Imposing a transfer levy on Premier League clubs to further support the football pyramid risks “killing the golden goose”, according to Aston Villa chief executive Christian Purslow.
The fan-led review of football governance, among other recommendations, proposed a “stamp duty” of up to 10 per cent on deals between top-flight clubs or signings from overseas to help safeguard the financial stability of the lower divisions.
The Premier League broadly welcomed the review and will examine all the proposals moving forward – but also issued a warning over any wide-sweeping reforms which ultimately damage the game’s standing.
And Purslow said top-flight clubs should not simply be viewed as an easy target with unlimited financial muscle.
“It will be difficult to do much more as the Premier League has already committed to government that in the next three years £1.6billion will, to use your verb, cascade down through the rest of football.
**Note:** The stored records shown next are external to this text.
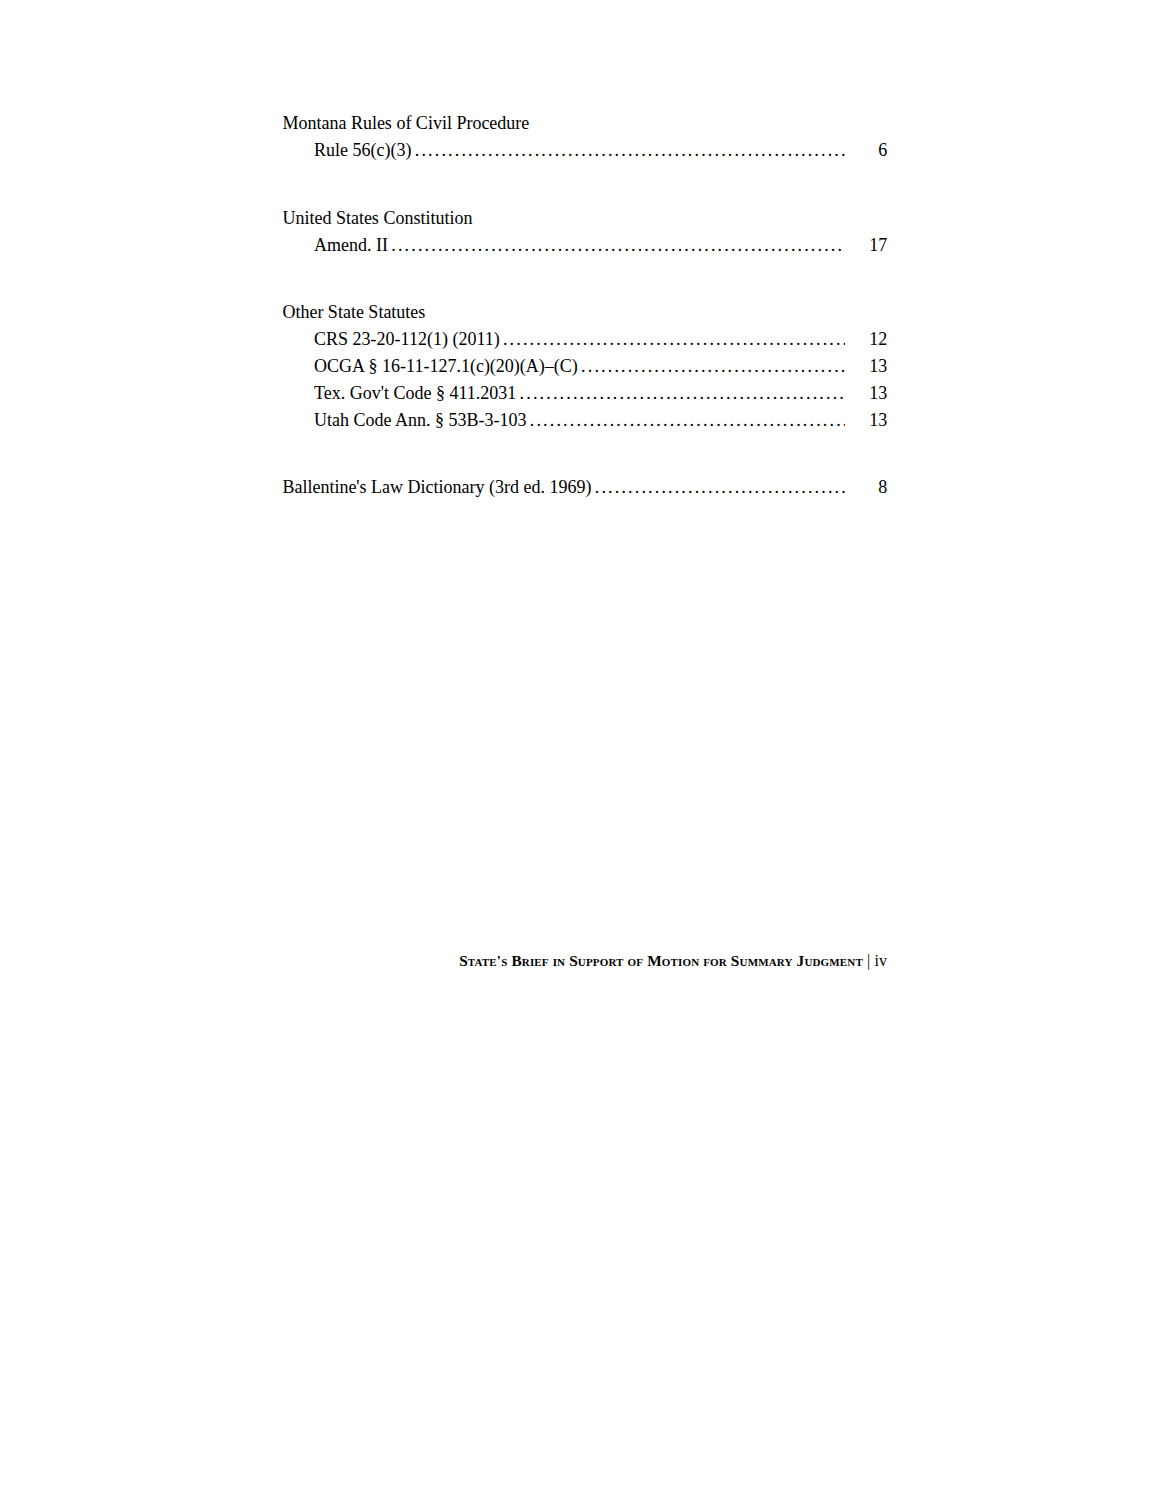Montana Rules of Civil Procedure
Rule 56(c)(3) .................................................................................................. 6
United States Constitution
Amend. II ......................................................................................................... 17
Other State Statutes
CRS 23-20-112(1) (2011) ..................................................................................... 12
OCGA § 16-11-127.1(c)(20)(A)–(C) ....................................................................... 13
Tex. Gov't Code § 411.2031 ................................................................................ 13
Utah Code Ann. § 53B-3-103 .............................................................................. 13
Ballentine's Law Dictionary (3rd ed. 1969) .............................................................. 8
State's Brief in Support of Motion for Summary Judgment | iv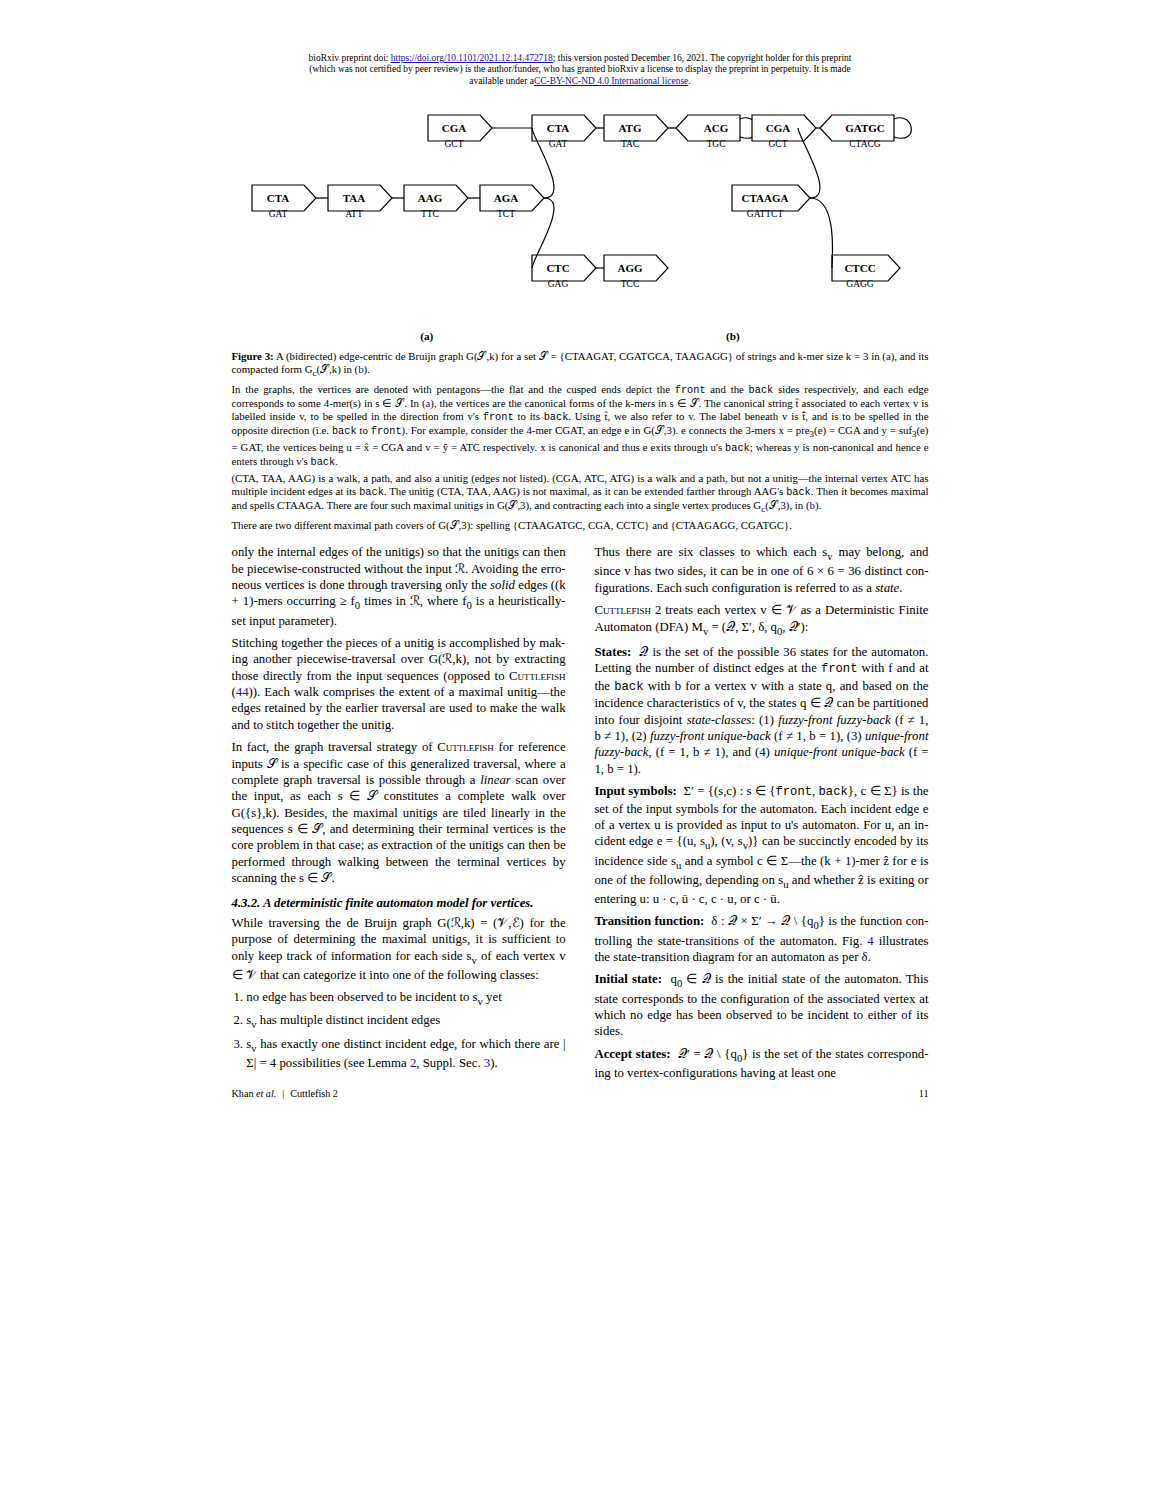bioRxiv preprint doi: https://doi.org/10.1101/2021.12.14.472718; this version posted December 16, 2021. The copyright holder for this preprint (which was not certified by peer review) is the author/funder, who has granted bioRxiv a license to display the preprint in perpetuity. It is made available under aCC-BY-NC-ND 4.0 International license.
CGA GCT CTA GAT ATG TAC ACG TGC CTA GAT TAA ATT AAG TTC AGA TCT CTC GAG AGG TCC CGA GCT GATGC CTACG CTAAGA GATTCT CTCC GAGG
(a)(b)
Figure 3: A (bidirected) edge-centric de Bruijn graph G(𝒮,k) for a set 𝒮 = {CTAAGAT, CGATGCA, TAAGAGG} of strings and k-mer size k = 3 in (a), and its compacted form Gc(𝒮,k) in (b).
In the graphs, the vertices are denoted with pentagons—the flat and the cusped ends depict the front and the back sides respectively, and each edge corresponds to some 4-mer(s) in s ∈ 𝒮. In (a), the vertices are the canonical forms of the k-mers in s ∈ 𝒮. The canonical string t̂ associated to each vertex v is labelled inside v, to be spelled in the direction from v's front to its back. Using t̂, we also refer to v. The label beneath v is t̄̂, and is to be spelled in the opposite direction (i.e. back to front). For example, consider the 4-mer CGAT, an edge e in G(𝒮,3). e connects the 3-mers x = pre3(e) = CGA and y = suf3(e) = GAT, the vertices being u = x̂ = CGA and v = ŷ = ATC respectively. x is canonical and thus e exits through u's back; whereas y is non-canonical and hence e enters through v's back.
(CTA, TAA, AAG) is a walk, a path, and also a unitig (edges not listed). (CGA, ATC, ATG) is a walk and a path, but not a unitig—the internal vertex ATC has multiple incident edges at its back. The unitig (CTA, TAA, AAG) is not maximal, as it can be extended farther through AAG's back. Then it becomes maximal and spells CTAAGA. There are four such maximal unitigs in G(𝒮,3), and contracting each into a single vertex produces Gc(𝒮,3), in (b).
There are two different maximal path covers of G(𝒮,3): spelling {CTAAGATGC, CGA, CCTC} and {CTAAGAGG, CGATGC}.
only the internal edges of the unitigs) so that the unitigs can then be piecewise-constructed without the input ℛ. Avoiding the erroneous vertices is done through traversing only the solid edges ((k + 1)-mers occurring ≥ f0 times in ℛ, where f0 is a heuristically-set input parameter).
Stitching together the pieces of a unitig is accomplished by making another piecewise-traversal over G(ℛ,k), not by extracting those directly from the input sequences (opposed to Cuttlefish (44)). Each walk comprises the extent of a maximal unitig—the edges retained by the earlier traversal are used to make the walk and to stitch together the unitig.
In fact, the graph traversal strategy of Cuttlefish for reference inputs 𝒮 is a specific case of this generalized traversal, where a complete graph traversal is possible through a linear scan over the input, as each s ∈ 𝒮 constitutes a complete walk over G({s},k). Besides, the maximal unitigs are tiled linearly in the sequences s ∈ 𝒮, and determining their terminal vertices is the core problem in that case; as extraction of the unitigs can then be performed through walking between the terminal vertices by scanning the s ∈ 𝒮.
4.3.2. A deterministic finite automaton model for vertices.
While traversing the de Bruijn graph G(ℛ,k) = (𝒱,ℰ) for the purpose of determining the maximal unitigs, it is sufficient to only keep track of information for each side sv of each vertex v ∈ 𝒱 that can categorize it into one of the following classes:
no edge has been observed to be incident to sv yet
sv has multiple distinct incident edges
sv has exactly one distinct incident edge, for which there are |Σ| = 4 possibilities (see Lemma 2, Suppl. Sec. 3).
Thus there are six classes to which each sv may belong, and since v has two sides, it can be in one of 6 × 6 = 36 distinct configurations. Each such configuration is referred to as a state.
Cuttlefish 2 treats each vertex v ∈ 𝒱 as a Deterministic Finite Automaton (DFA) Mv = (𝒬, Σ′, δ, q0, 𝒬′):
States: 𝒬 is the set of the possible 36 states for the automaton. Letting the number of distinct edges at the front with f and at the back with b for a vertex v with a state q, and based on the incidence characteristics of v, the states q ∈ 𝒬 can be partitioned into four disjoint state-classes: (1) fuzzy-front fuzzy-back (f ≠ 1, b ≠ 1), (2) fuzzy-front unique-back (f ≠ 1, b = 1), (3) unique-front fuzzy-back, (f = 1, b ≠ 1), and (4) unique-front unique-back (f = 1, b = 1).
Input symbols: Σ′ = {(s,c) : s ∈ {front, back}, c ∈ Σ} is the set of the input symbols for the automaton. Each incident edge e of a vertex u is provided as input to u's automaton. For u, an incident edge e = {(u, su), (v, sv)} can be succinctly encoded by its incidence side su and a symbol c ∈ Σ—the (k + 1)-mer ẑ for e is one of the following, depending on su and whether ẑ is exiting or entering u: u · c, ū · c, c · u, or c · ū.
Transition function: δ : 𝒬 × Σ′ → 𝒬 \ {q0} is the function controlling the state-transitions of the automaton. Fig. 4 illustrates the state-transition diagram for an automaton as per δ.
Initial state: q0 ∈ 𝒬 is the initial state of the automaton. This state corresponds to the configuration of the associated vertex at which no edge has been observed to be incident to either of its sides.
Accept states: 𝒬′ = 𝒬 \ {q0} is the set of the states corresponding to vertex-configurations having at least one
Khan et al.|Cuttlefish 2
11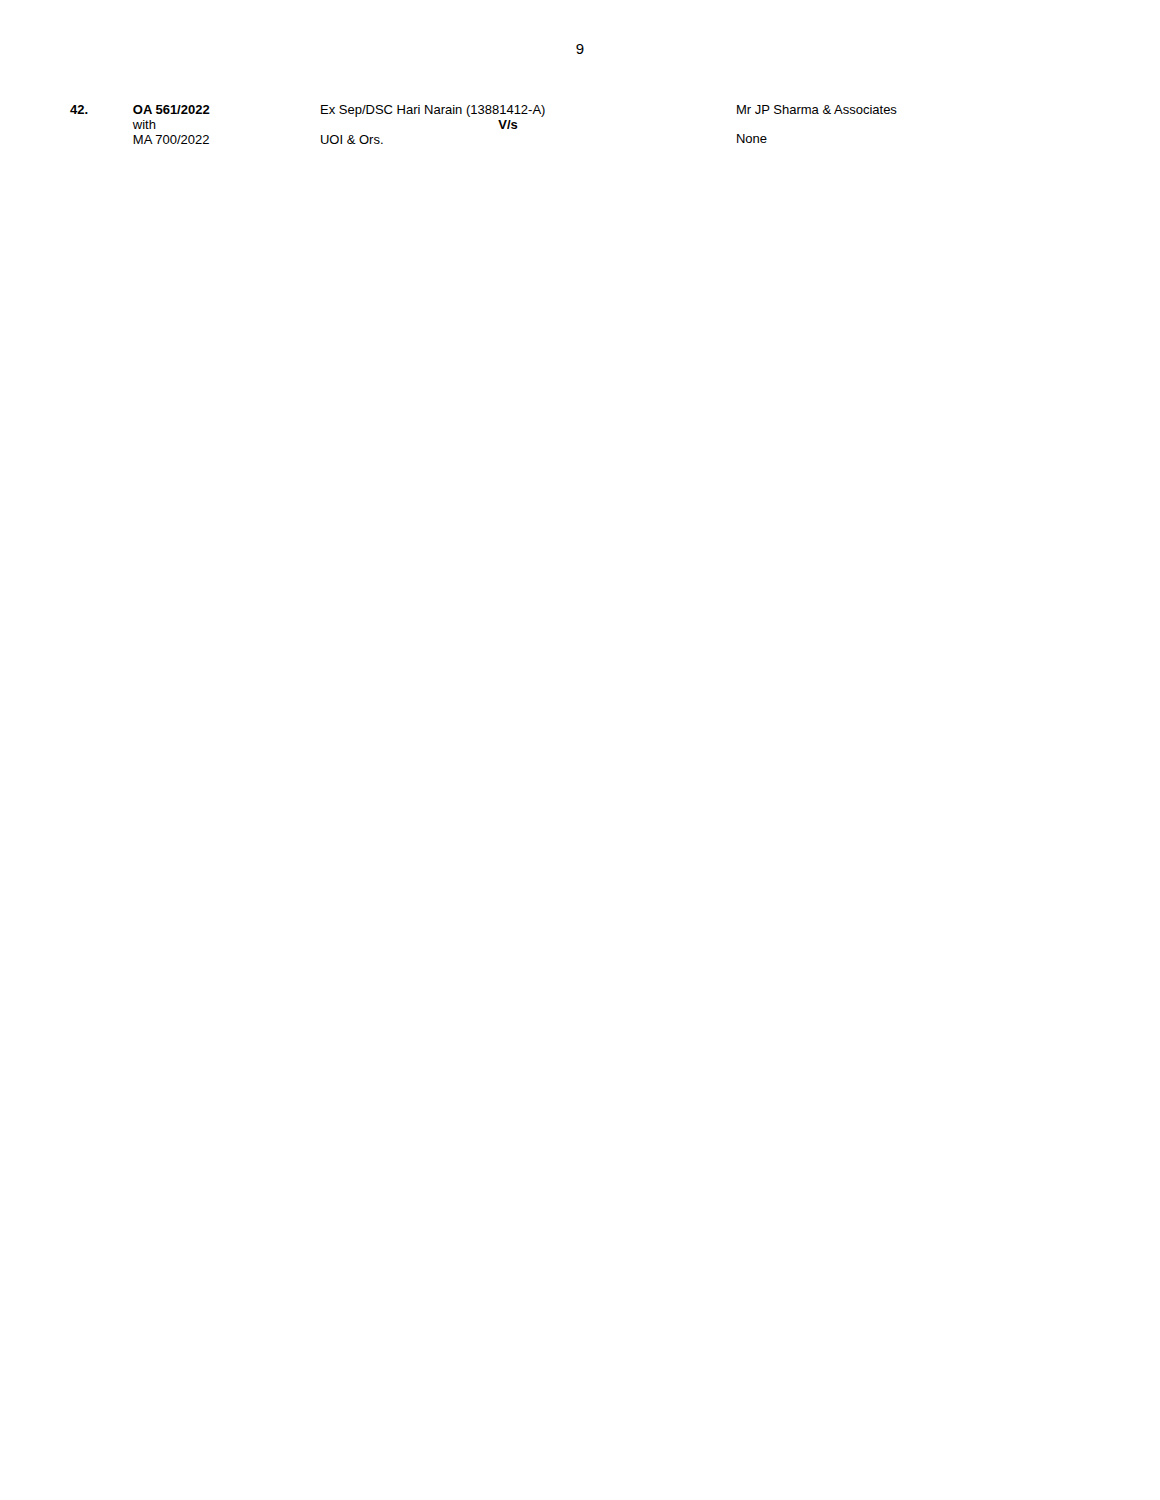9
| 42. | OA 561/2022 with MA 700/2022 | Ex Sep/DSC Hari Narain (13881412-A) V/s UOI & Ors. | Mr JP Sharma & Associates None |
It was ever thus,” Purslow told BBC Radio 4’s Today programme.
“The pyramid has always depended on the very top of the game largely funding the ecosystem that is football and that was most obviously seen in the middle of the Covid crisis when the Premier League lent over £250million to the Championship and gifted over £50m to League One and League Two.
“The Premier League has always really been the source of funding for the rest of football and the danger here is of course, as you said, killing the golden goose if we overregulate a highly successful financial and commercial operation.”
The review’s central recommendation on the creation of an independent regulator for football via an Act of Parliament has been endorsed in principle by the Government, with a substantive response being worked on to be presented next spring.
Arsenal manager Mikel Arteta accepts English football must be ready to face up to such changes when they are implemented.
“We have to read through it (the review) properly, see what we want as a club, where we are going to position ourselves,” the Gunners boss said.
“But there is a movement and as with everything, we will evolve in one direction, hopefully the right one.”
Brighton manager Graham Potter feels some of the recommendations could provide additional financial stability further down the divisions.
“The reality is we are in a market economy. It seems we have gone a little bit too far, anything we can do to improve the game I am all for, to support the game,” he said.
“Most of my (playing) career was in the Football League and I know the struggles that clubs in those divisions can face.
“I remember one Christmas not getting my salary because the club hadn’t managed their finances very well.
“It is down to the clubs to do that, but if there is anything we can do as a collective to make the game better, that is important.
“To regulate the dynamics of football clubs in terms of who owns them and the governance, it might be hard to do, but I haven’t seen enough (of the review) to pass much more of a comment.”